No início diziam: se não pagar, não damos mais. Mas o Equador pagava muito mais do que recebia! Tal como Portugal. A direita enche a boca com o dinheiro que vem de Bruxelas e com os empréstimos senão era a bancarrota, quando há mais de uma década que o país é contribuinte líquido, contando com juros e transferência de capitais e lucros.
Diz RC: Os interesses do capital financeiro, dos banqueiros internacionais, do FMI, são pura ideologia, não é teoria, não é nada. Aqui no Equador, estamos defendendo os interesses do povo e não os do capital financeiro. Chamam a isto populismo. Populismo: é o termo da elite, quando não entendem o que está acontecendo. Tudo o que eles não entendem, é populista. Definam o que é populismo... porque este governo é  o mais técnico que alguma vez teve este país.
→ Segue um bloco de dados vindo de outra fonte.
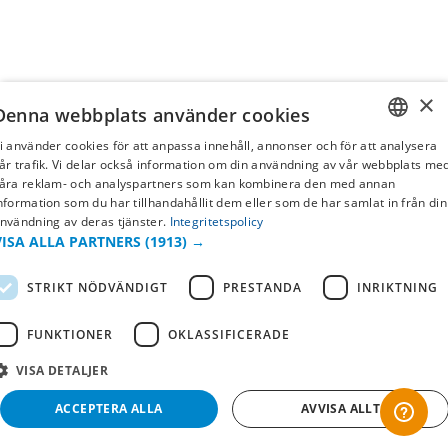
×
Denna webbplats använder cookies
i använder cookies för att anpassa innehåll, annonser och för att analysera
SWEDISH
år trafik. Vi delar också information om din användning av vår webbplats me
åra reklam- och analyspartners som kan kombinera den med annan
FI
nformation som du har tillhandahållit dem eller som de har samlat in från din
nvändning av deras tjänster.
Integritetspolicy
NO
VISA ALLA PARTNERS
(1913) →
STRIKT NÖDVÄNDIGT
PRESTANDA
INRIKTNING
FUNKTIONER
OKLASSIFICERADE
VISA DETALJER
ACCEPTERA ALLA
AVVISA ALLT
As perguntas do jornalista espanhol oscilaram entre a provocação e a manipulação de conceitos, semelhantes ao que é vigente na comunicação social e partidos do “consenso” neoliberal-imperialista.
RC é então acusado de ter sido duro com empresas petrolíferas que operavam no país. Resposta – Elas pilhavam o país. (o jornalista escandaliza-se) Não havia ninguém para defender o país. Os advogados das multinacionais eram ministros. O país ficava com apenas 20% do rendimento. As negociações duraram 3 anos, mas a situação inverteu-se. Algumas empresas partiram, moveram processos internacionais. A produção privada baixou. Mas não fomos derrotados. Obtivemos o fim desses contratos, passaram a empresas do Estado, a Petroamazonas, e a produção manteve-se.
Expropriou-as, diz o jornalista. Não, eles é que partiram e os recursos voltaram para o seu legítimo proprietário: o povo equatoriano.
Hoje a China financia projetos de desenvolvimento. A China faz-nos empréstimos, tal como a Rússia, o Brasil, etc. Sem nos imporem condições.
Aqui aparece a história dos direitos humanos, visto não haver mais argumentos: Negociar com a China, que não é o melhor exemplo de país que respeite os direitos humanos…
RC - Nessas circunstâncias, não falávamos com ninguém, porque o país que mais viola os direitos humanos no nosso continente são os Estados Unidos.
Esta entrevista parece-nos um esclarecedor contributo para uma real alternativa política no nosso país em que, a propósito de direitos humanos, refira-se que são constantemente violados em Portugal, e por praticamente toda a UE, sob a canga da austeridade.